Gerard Viale Auteur

Gerard Viale Auteur

Rouge homard et ministre vert

 

La lettre politique de Laurent Joffrin

 

Rouge homard et ministre vert

 

Pour les hommes publics, il y a des objets maudits, dont le simple contact, dans certaines circonstances, peut être mortel, un peu comme la pomme de Blanche-Neige ou le fuseau de la Belle au bois dormant. Ainsi les chaussures trop bien cirées d’Aquilino Morelle, les cigares de Christian Blanc, le jet privé d’Alain Joyandet, la Porsche qui a véhiculé Dominique Strauss-Kahn, les taxis d’Agnès Saal, le marbre de Carrare de Jacques Attali, les diamants de Giscard, les médailles du président Grévy, etc. Et maintenant, les homards géants de François de Rugy. L’objet, par sa force symbolique, ajoute sa part d’irrationnel, d’emblème maléfique, à des pratiques qui peuvent être scandaleuses, contestables, illicites ou anodines. Objet transactionnel du ressentiment populaire, il plonge dans l’embarras celui qui a été contaminé par leur simple contact, qu’il soit coupable ou innocent.

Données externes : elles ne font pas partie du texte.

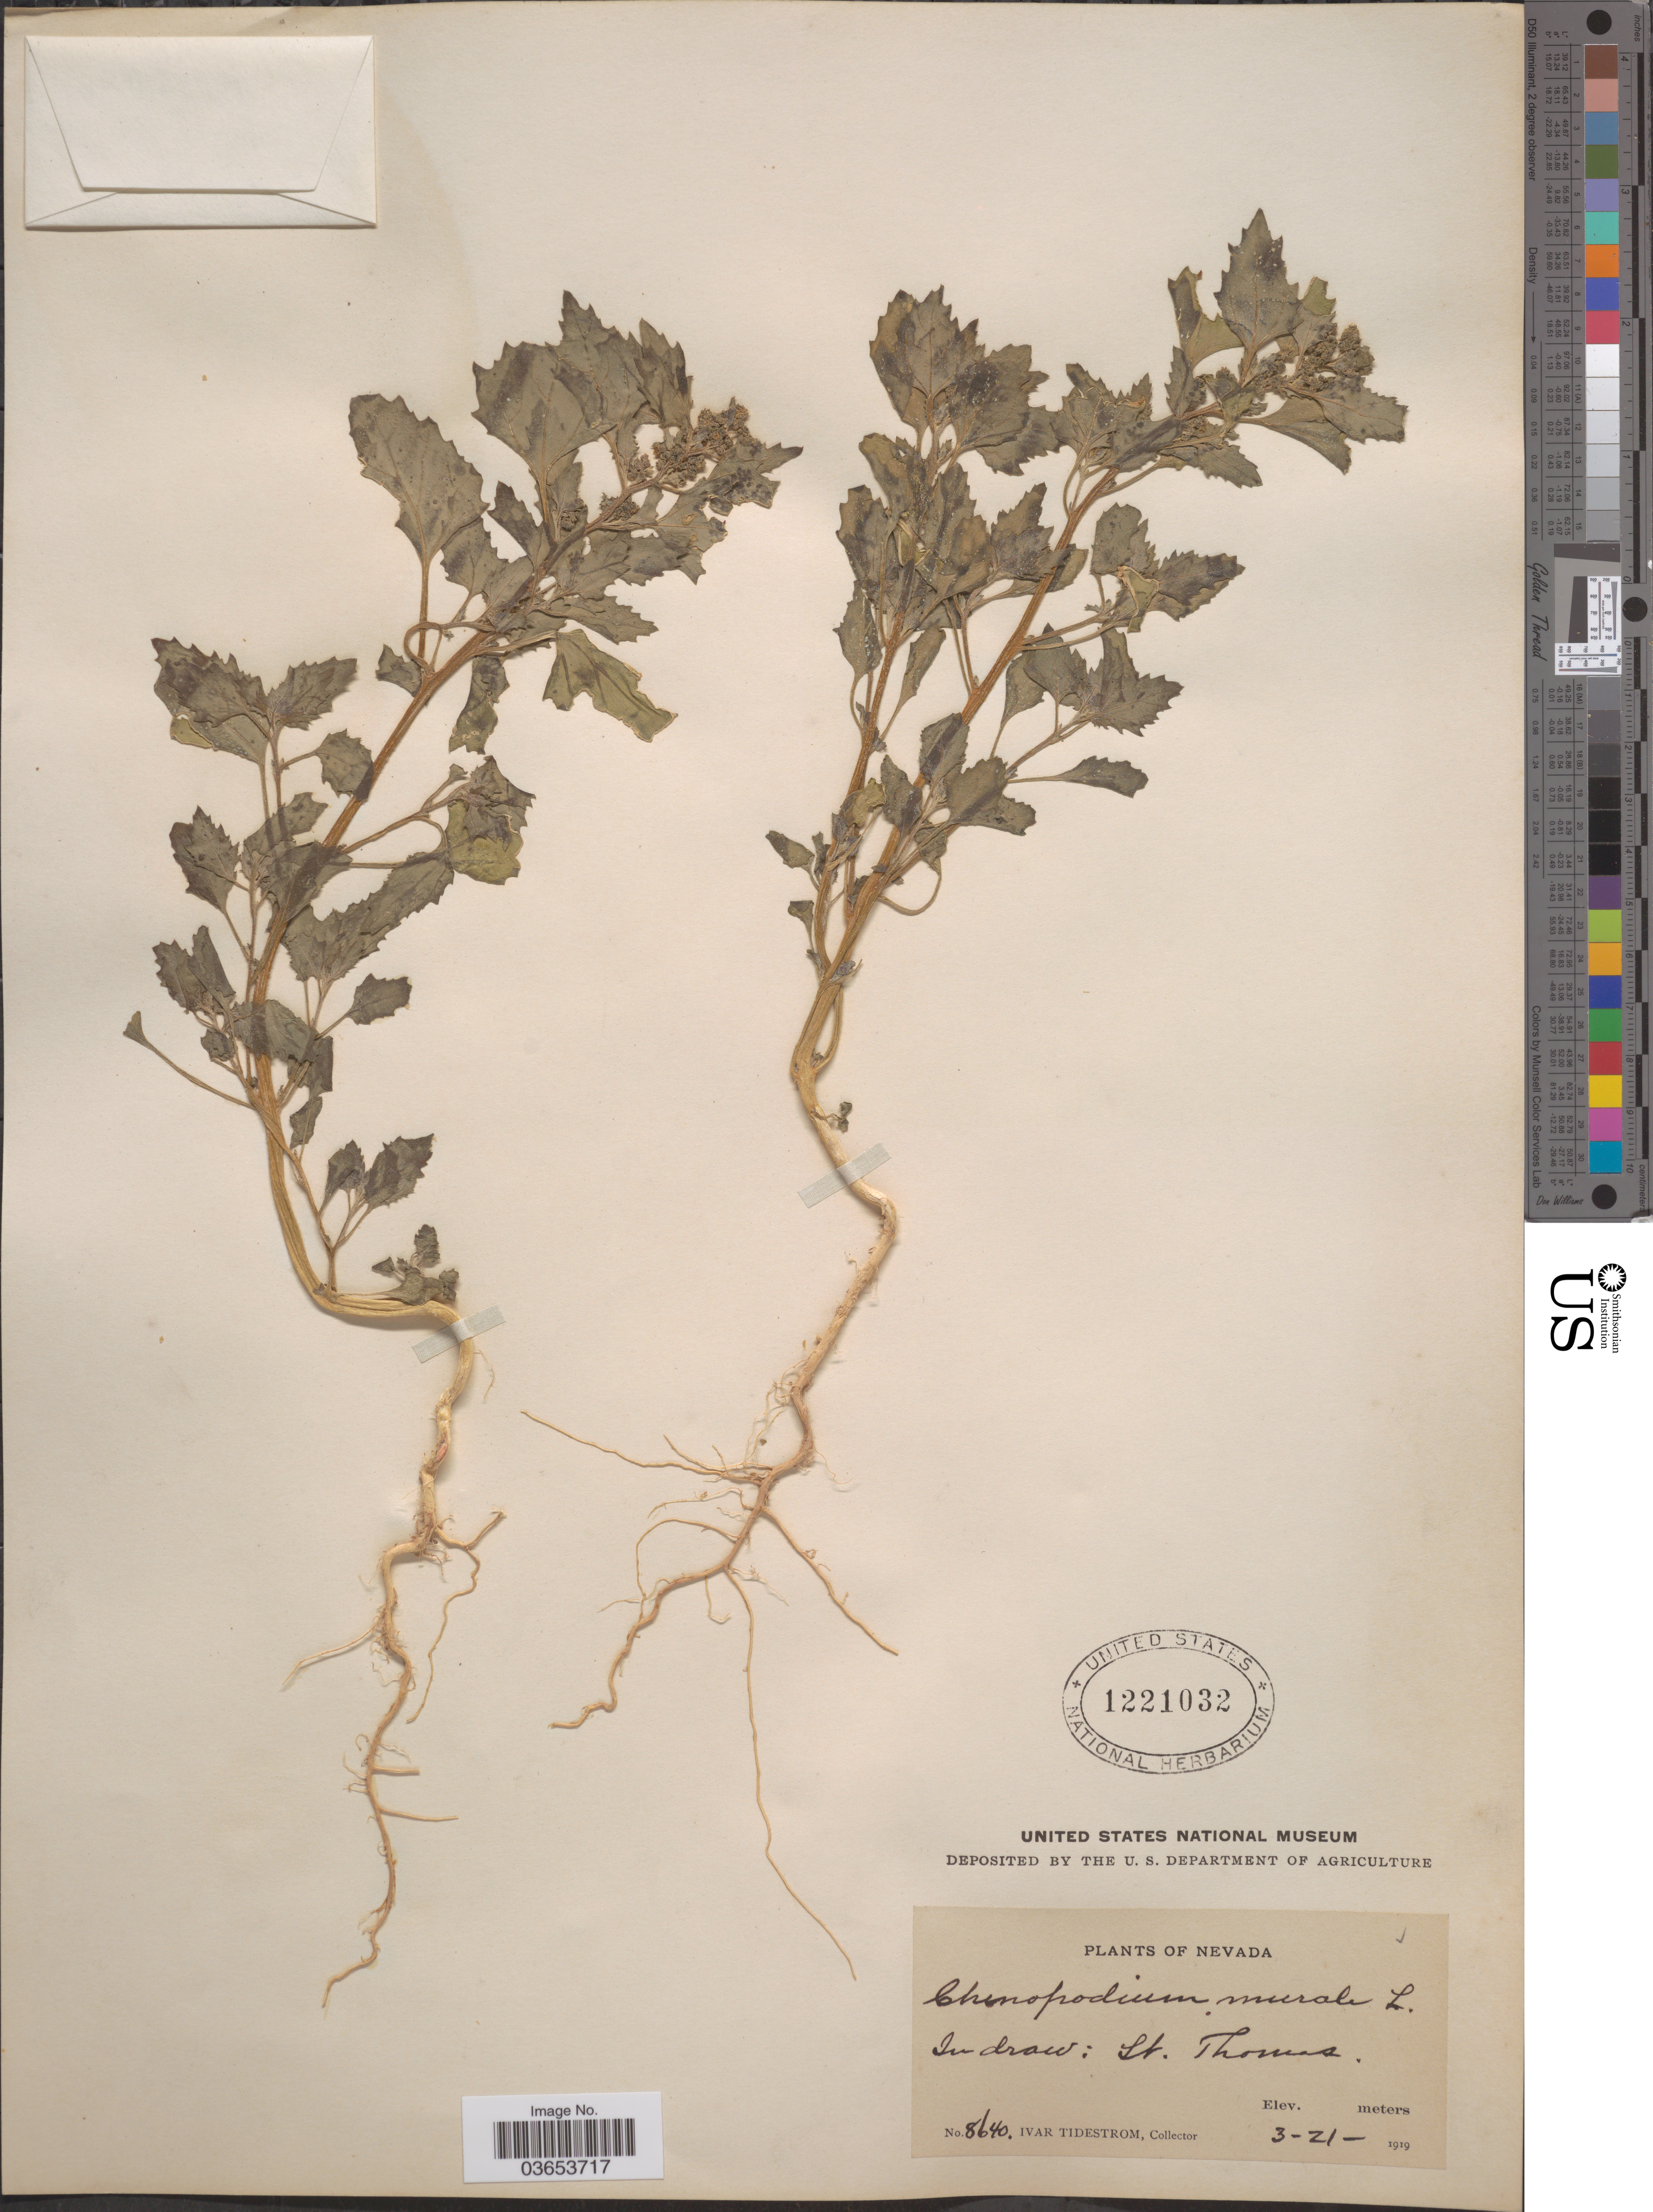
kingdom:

Dans le cas du ministre de la Transition écologique, il y a peut-être, derrière ce homard, anguille sous roche. Car sur le fond, la question n’est pas tant le menu des dîners fins de l’hôtel de Lassay (la présidence de l’Assemblée est en tout état de cause, une table renommée, dotée d’une des meilleures caves de France), que leur nature : publique ou privée. François de Rugy a-t-il convié à dîner, non des «représentants de la société civile», mais plus trivialement ses amis personnels ou ceux de son épouse ? Il s'en défend et les témoignages sont sur ce point contradictoires. Ces amis étant par ailleurs «membres de la société civile» comme tout un chacun (nous le sommes tous, du SDF au PDG), il a une ligne de défense toute trouvée. C’est le homard qui fait la différence (et le Cheval Blanc en magnum). Aurait-il mangé des topinambours que sa situation serait meilleure…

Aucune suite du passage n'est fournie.